Conservative peers will launch a last-ditch attempt to force the government to reverse the £20 a week universal credit cut on the eve of Rishi Sunak’s budget next week.
Philippa Stroud will table an amendment to the social security uprating bill in the House of Lords, with the support of Tory colleagues including the former work and pensions secretary David Willetts.
Constitutional precedent means it is usually considered unacceptable for the Lords to try to interfere in the financial aspects of legislation passed by the House of Commons.
But Lady Stroud – a close ally of the MP Iain Duncan Smith, who devised the universal credit system – is keen to highlight the scale of concern in the Conservative party about the cut, which has already come into force.
“I do not take lightly the idea of disagreeing so fervently with my Conservative government, or of breaking with parliamentary convention. But this cut is a grave misstep and risks undermining the levelling up agenda, leaving behind society’s most vulnerable people and putting at risk the stability of many homes up and down the country as we enter an unpredictable winter,” she said.
As well as Willetts, she is understood to have the backing of other Conservative peers including David Cameron’s former aide Gabby Bertin.
It is understood Lords clerks have warned Stroud they believe the amendment is out of the scope of the bill – but she still hopes to push it to a vote.
One seasoned Lords watcher said it had perhaps a one in five chance of reaching a vote. Stroud’s supporters point to a 2013 Lords vote on a boundary review that could have handed Cameron’s Conservatives 20 extra seats. The clerks objected on that occasion but peers voted nevertheless, delaying the review for five years and infuriating Cameron’s government. However, that issue did not have direct financial implications.

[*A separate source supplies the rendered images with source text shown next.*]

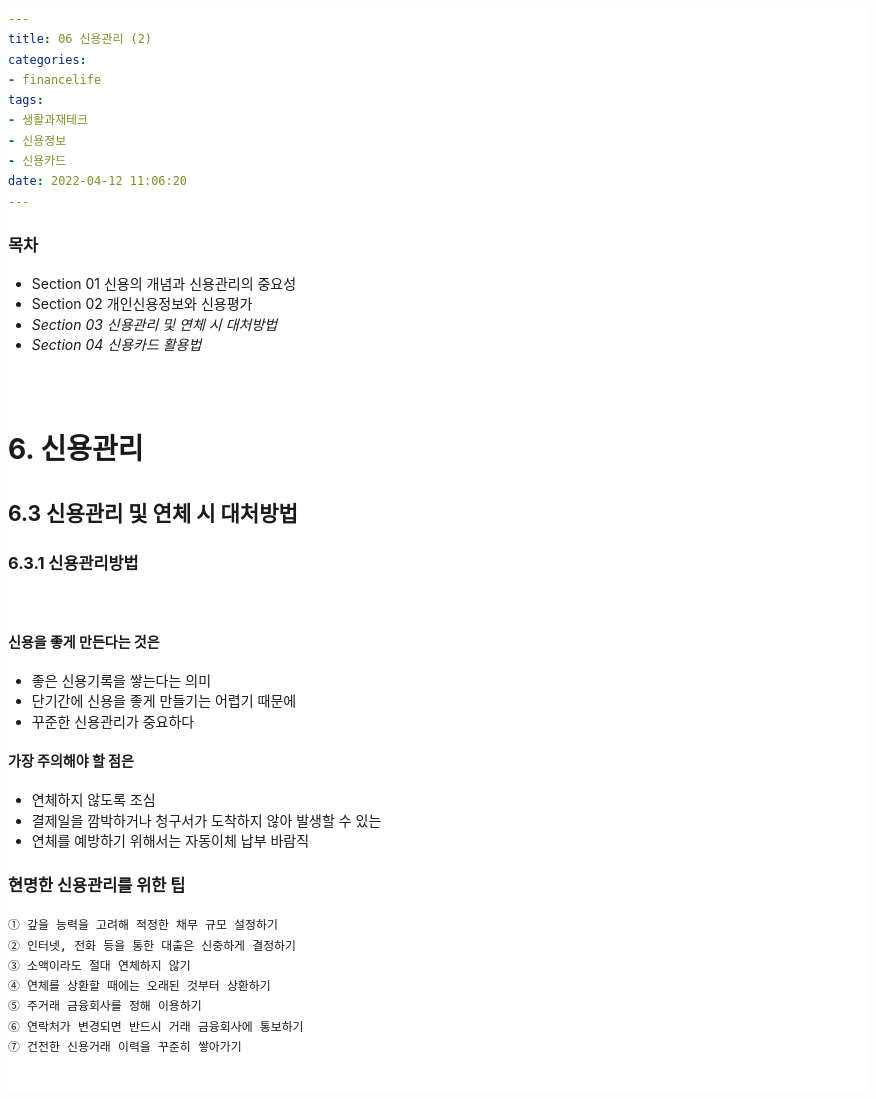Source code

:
 ```yaml
---
title: 06 신용관리 (2)
categories: 
- financelife
tags:
- 생활과재테크
- 신용정보
- 신용카드
date: 2022-04-12 11:06:20
---
```


### 목차
- Section 01 신용의 개념과 신용관리의 중요성
- Section 02 개인신용정보와 신용평가
- *Section 03 신용관리 및 연체 시 대처방법*
- *Section 04 신용카드 활용법*

<br>

# 6. 신용관리

## 6.3 신용관리 및 연체 시 대처방법

### 6.3.1 신용관리방법

<br>

#### 신용을 좋게 만든다는 것은
- 좋은 신용기록을 쌓는다는 의미
- 단기간에 신용을 좋게 만들기는 어렵기 때문에
- 꾸준한 신용관리가 중요하다

#### 가장 주의해야 할 점은
- 연체하지 않도록 조심
- 결제일을 깜박하거나 청구서가 도착하지 않아 발생할 수 있는
- 연체를 예방하기 위해서는 자동이체 납부 바람직

### 현명한 신용관리를 위한 팁
    ① 갚을 능력을 고려해 적정한 채무 규모 설정하기 
    ② 인터넷, 전화 등을 통한 대출은 신중하게 결정하기
    ③ 소액이라도 절대 연체하지 않기
    ④ 연체를 상환할 때에는 오래된 것부터 상환하기
    ⑤ 주거래 금융회사를 정해 이용하기
    ⑥ 연락처가 변경되면 반드시 거래 금융회사에 통보하기
    ⑦ 건전한 신용거래 이력을 꾸준히 쌓아가기

<br>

Liberal Democrat peers are supporting Stroud’s manoeuvre. Barbara Janke, the party’s work and pensions spokesperson in the Lords, said: “This cut hurts both those in and out of work, and risks pushing millions of families into deeper poverty. It’s encouraging to see that now even loyal Conservatives are taking a stand and opposing this decision.
“The Liberal Democrats want to see the £20 uplift retained and will be backing Baroness Stroud’s amendment, which we hope will receive cross-party support.”
Removing the £20 a week increase in universal credit that was introduced in the early days of the Covid pandemic amounted to the largest overnight benefits cut in history, according to the Resolution Foundation thinktank.
In his party conference speech earlier this month, Sunak said: “Picture this: you’re a young family. You work hard, saving a bit each month. But it’s tough. You have ambitions for your careers for your children. You want to give them the best – more than you had. Now you tell me: is the answer to their hopes and dreams just to increase their benefits?”
Labour has tabled a separate amendment to the bill – more likely to come to a vote – that would force the government to set out the impact of the cuts on pensioner poverty in six months’ time.